(Structured diff data)
--

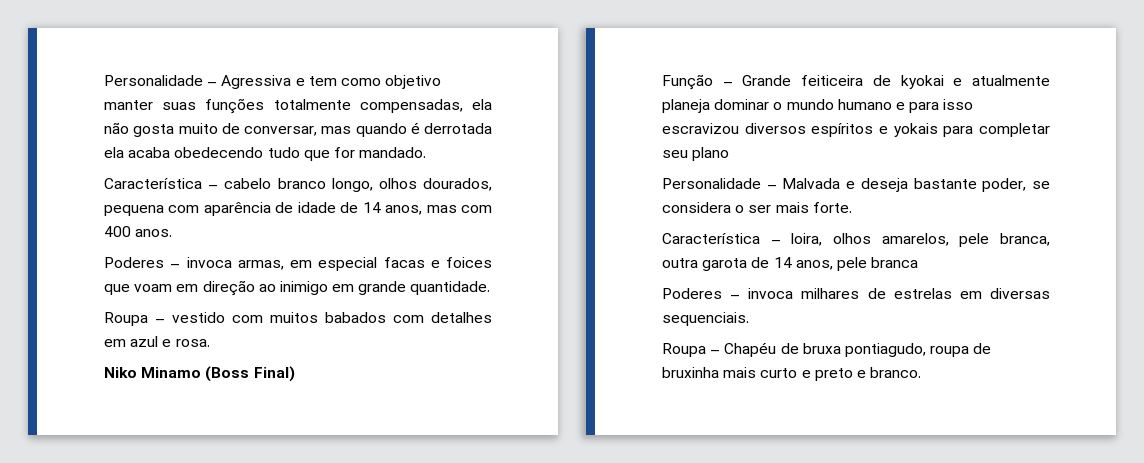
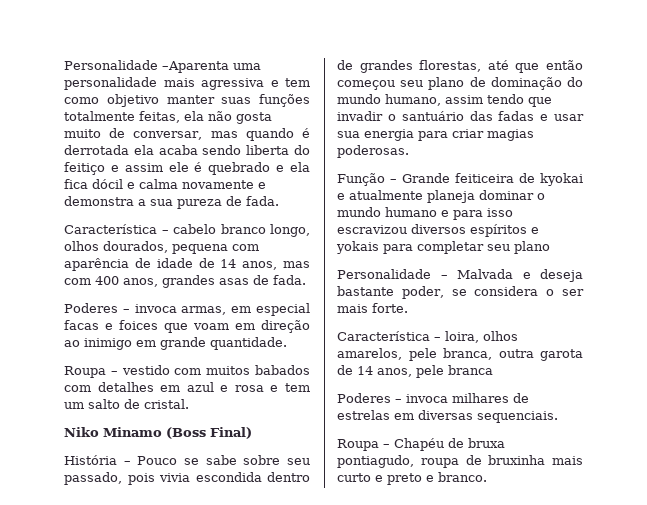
[104,75,292,89] Personalidade – Agressiva -> [64,60,261,73] [64,77,264,90] Personalidade –Aparenta uma personalidade mais agressiva
[359,99,463,113] compensadas, -> [139,111,180,123] feitas,
[174,147,427,161] obedecendo tudo que for mandado. -> [202,145,310,155] [64,162,310,175] [64,179,266,189] [64,196,279,209] sendo liberta do feitiço e assim ele é quebrado e ela fica dócil e calma novamente e demonstra a sua pureza de fada.
[135,229,173,237] anos. -> [123,275,306,288] anos, grandes asas de fada.
[175,339,210,347] [104,366,295,382] rosa. // Niko Minamo (Boss Final) -> [234,383,311,392] [64,399,189,409] [64,427,252,439] [64,455,310,465] [64,472,310,485] [337,60,583,73] [337,77,583,90] [337,94,552,107] [337,111,584,121] [337,129,534,141] [337,145,409,158] rosa e tem um salto de cristal. // Niko Minamo (Boss Final) // História – Pouco se sabe sobre seu passado, pois vivia escondida dentro de grandes florestas, até que então começou seu plano de dominação do mundo humano, assim tendo que invadir o santuário das fadas e usar sua energia para criar magias poderosas.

--

TRY IT: Locate the word "assim" in the records above, and return each line that has it.

OUTPUT FOR THIS EXERCISE:
[174,147,427,161] obedecendo tudo que for mandado. -> [202,145,310,155] [64,162,310,175] [64,179,266,189] [64,196,279,209] sendo liberta do feitiço e assim ele é quebrado e ela fica dócil e calma novamente e demonstra a sua pureza de fada.
[175,339,210,347] [104,366,295,382] rosa. // Niko Minamo (Boss Final) -> [234,383,311,392] [64,399,189,409] [64,427,252,439] [64,455,310,465] [64,472,310,485] [337,60,583,73] [337,77,583,90] [337,94,552,107] [337,111,584,121] [337,129,534,141] [337,145,409,158] rosa e tem um salto de cristal. // Niko Minamo (Boss Final) // História – Pouco se sabe sobre seu passado, pois vivia escondida dentro de grandes florestas, até que então começou seu plano de dominação do mundo humano, assim tendo que invadir o santuário das fadas e usar sua energia para criar magias poderosas.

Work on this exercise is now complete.